October is Cyber Security Month
Both the EU and the US have designated October as Cyber Security Month. Administered by the Department of Homeland Security in the US and ENISA in the EU, both organisations have chosen this year’s theme to be “Our Shared Responsibility”. The aim of Cyber Security Month is to promote cyber security among citizens, to change their perception of cyber-threats and to provide up to date security information, through education and sharing good practices.
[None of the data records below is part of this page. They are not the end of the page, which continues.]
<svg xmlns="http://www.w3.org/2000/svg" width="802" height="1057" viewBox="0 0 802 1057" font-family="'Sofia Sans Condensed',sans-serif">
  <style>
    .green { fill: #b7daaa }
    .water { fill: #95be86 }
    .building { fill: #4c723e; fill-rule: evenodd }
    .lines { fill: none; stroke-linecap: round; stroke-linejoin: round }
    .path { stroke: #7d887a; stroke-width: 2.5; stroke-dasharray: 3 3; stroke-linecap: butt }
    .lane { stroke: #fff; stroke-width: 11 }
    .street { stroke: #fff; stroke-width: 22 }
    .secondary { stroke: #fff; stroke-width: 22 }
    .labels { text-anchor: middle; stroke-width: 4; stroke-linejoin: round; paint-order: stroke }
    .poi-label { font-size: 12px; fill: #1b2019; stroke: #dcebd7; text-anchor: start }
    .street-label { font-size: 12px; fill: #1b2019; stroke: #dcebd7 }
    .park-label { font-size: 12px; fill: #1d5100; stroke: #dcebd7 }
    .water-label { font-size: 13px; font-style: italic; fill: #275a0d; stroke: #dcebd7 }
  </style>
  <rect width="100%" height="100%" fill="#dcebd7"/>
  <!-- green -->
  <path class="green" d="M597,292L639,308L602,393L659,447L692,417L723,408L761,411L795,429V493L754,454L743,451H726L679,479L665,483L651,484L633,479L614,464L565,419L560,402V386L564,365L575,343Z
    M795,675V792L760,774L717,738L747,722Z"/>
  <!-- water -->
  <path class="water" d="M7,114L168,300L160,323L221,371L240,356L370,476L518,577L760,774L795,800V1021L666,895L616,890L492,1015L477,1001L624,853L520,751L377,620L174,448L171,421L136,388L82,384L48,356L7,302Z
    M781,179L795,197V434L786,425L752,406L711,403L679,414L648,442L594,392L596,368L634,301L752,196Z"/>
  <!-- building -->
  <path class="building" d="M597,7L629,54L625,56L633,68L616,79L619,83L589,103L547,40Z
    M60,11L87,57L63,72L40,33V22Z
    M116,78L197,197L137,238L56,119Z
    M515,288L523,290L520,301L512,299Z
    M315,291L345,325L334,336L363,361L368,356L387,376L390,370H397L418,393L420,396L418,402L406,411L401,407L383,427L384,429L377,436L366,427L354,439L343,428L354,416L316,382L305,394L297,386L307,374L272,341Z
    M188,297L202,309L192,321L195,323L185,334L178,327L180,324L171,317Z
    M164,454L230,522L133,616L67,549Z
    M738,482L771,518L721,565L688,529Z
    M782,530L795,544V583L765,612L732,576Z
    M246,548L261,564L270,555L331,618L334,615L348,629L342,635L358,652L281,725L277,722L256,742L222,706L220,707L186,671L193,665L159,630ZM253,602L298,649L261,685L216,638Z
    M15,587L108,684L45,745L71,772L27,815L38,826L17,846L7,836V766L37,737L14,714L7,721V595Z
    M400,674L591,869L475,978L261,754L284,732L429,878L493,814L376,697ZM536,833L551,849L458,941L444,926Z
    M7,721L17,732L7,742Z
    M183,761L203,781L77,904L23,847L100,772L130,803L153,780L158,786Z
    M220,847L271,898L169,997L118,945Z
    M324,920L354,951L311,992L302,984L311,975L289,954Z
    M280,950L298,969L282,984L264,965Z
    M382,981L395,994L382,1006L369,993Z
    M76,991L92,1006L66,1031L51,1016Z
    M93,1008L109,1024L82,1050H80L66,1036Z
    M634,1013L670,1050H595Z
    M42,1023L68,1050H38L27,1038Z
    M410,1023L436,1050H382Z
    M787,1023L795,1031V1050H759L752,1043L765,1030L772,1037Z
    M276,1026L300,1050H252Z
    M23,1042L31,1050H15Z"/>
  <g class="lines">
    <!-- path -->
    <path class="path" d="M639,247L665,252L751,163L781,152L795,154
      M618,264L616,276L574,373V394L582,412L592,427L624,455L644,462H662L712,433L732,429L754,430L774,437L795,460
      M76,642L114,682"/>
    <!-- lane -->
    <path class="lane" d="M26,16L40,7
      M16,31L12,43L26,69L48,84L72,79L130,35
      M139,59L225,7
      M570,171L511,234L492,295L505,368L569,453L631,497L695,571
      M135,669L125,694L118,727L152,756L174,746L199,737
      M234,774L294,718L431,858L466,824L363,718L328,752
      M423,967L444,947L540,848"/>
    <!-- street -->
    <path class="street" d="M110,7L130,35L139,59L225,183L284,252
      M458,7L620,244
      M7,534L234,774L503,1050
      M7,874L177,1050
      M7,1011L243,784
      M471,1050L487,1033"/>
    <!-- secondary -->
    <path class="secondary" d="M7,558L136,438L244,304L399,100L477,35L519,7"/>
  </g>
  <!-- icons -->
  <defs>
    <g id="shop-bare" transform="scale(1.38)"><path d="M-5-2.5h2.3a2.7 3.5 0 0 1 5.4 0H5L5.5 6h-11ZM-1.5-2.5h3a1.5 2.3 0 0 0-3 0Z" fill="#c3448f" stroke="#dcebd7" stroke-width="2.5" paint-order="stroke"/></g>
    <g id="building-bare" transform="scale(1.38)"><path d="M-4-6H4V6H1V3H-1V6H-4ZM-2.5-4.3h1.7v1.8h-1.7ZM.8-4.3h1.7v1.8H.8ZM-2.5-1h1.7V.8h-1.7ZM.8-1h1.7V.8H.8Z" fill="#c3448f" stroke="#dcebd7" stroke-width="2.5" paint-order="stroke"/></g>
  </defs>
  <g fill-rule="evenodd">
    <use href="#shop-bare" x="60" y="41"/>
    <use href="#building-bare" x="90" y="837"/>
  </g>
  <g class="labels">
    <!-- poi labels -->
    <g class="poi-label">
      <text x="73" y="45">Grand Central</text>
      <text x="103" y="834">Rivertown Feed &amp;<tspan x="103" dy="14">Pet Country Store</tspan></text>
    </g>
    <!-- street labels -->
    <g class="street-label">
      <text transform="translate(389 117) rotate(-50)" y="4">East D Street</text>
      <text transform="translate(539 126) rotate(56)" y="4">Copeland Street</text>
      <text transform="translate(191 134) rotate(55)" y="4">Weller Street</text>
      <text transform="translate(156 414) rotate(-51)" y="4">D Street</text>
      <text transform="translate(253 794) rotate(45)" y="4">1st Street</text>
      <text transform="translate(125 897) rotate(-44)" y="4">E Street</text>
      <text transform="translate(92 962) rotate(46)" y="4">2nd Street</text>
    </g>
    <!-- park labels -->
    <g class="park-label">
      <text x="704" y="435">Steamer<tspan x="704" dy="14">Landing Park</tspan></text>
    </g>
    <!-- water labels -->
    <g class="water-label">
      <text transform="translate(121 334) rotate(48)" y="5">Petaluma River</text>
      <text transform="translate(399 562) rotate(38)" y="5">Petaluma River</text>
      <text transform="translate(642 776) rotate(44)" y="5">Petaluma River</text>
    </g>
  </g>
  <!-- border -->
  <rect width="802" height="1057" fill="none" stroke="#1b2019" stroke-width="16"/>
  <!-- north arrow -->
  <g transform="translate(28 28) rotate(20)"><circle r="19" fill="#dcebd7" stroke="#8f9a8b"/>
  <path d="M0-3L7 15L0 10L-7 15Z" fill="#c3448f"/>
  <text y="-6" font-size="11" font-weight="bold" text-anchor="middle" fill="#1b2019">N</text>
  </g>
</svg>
ICO continues clampdown on nuisance calls
The Information Commissioner’s Office (ICO) issued a GBP 70,000 fine to EMC Advisory Services Limited, a Devon marketing firm, responsible for hundreds of nuisance calls. 630 complaints to the ICO were lodged against the company who used third-party companies to make calls on their behalf but failed to make sure that people, who had previously asked not to be contacted, weren’t being called. This latest fine takes the value of the penalties served by the ICO on companies making live nuisance calls to over GBP 500,000.
NHS data to be gathered despite privacy concerns
Health officials will launch a pilot scheme involving 265 GP surgeries and 1.7 million patients where confidential medical information (including date of birth, NHS number and postcode, but not the patient name) will be stored on a central database. NHS England consider that the data will enable researchers to monitor illnesses and their causes, as well as identifying instances of poor care. The scheme has been delayed due to opposition from senior MPs and privacy campaigners. Although the NHS has insisted that safeguards will ensure that the data is kept securely, experts say these safeguards are unclear and remain concerned with the NHS’s poor track record with patient data.
Google handed guidelines on EU data privacy
European data privacy regulators handed Google a package of guidelines to aid the search engine to bring the way it gathers and stores user data in line with EU law, following investigations being opened by six European regulators. The information, sent by the Article 29 Working Party, a group of European data protection authorities, includes a list of measures which should be implemented by Google. Measures include spelling out clearly the purposes for which it collects user data and how third party entities would be able to collect people’s information.
76 million households affected in JPMorgan Data Breach
It has been revealed that hackers in the cyber-attack on JPMorgan Chase, discovered in August, targeted 90 servers across the bank’s computer network and managed to access personal data for more than 83 million customers, including 76 million households and 7 million small-businesses. The bank, however, will not personally alert the individuals affected. It is reported that the hackers targeted personal data about customers, rather than financial or account information, and so far there have been no reports of fraudulent use of customers’ data. The same hackers have reportedly also targeted nine, as yet unnamed, financial institutions; their goal remains unclear.
Home Depot hit with multiple lawsuits
At least 4 lawsuits have already been filed against Home Depot across the US and Canada following its data breach announced in September. One of the claims lodged is a class action lawsuit filed in California on behalf of all customers whose personal information was compromised. The lawsuits include allegations that Home Depot failed to take reasonable security measures to adequately protect its customers’ personal data and that the retailer failed to notify customers in a timely manner about the data breach.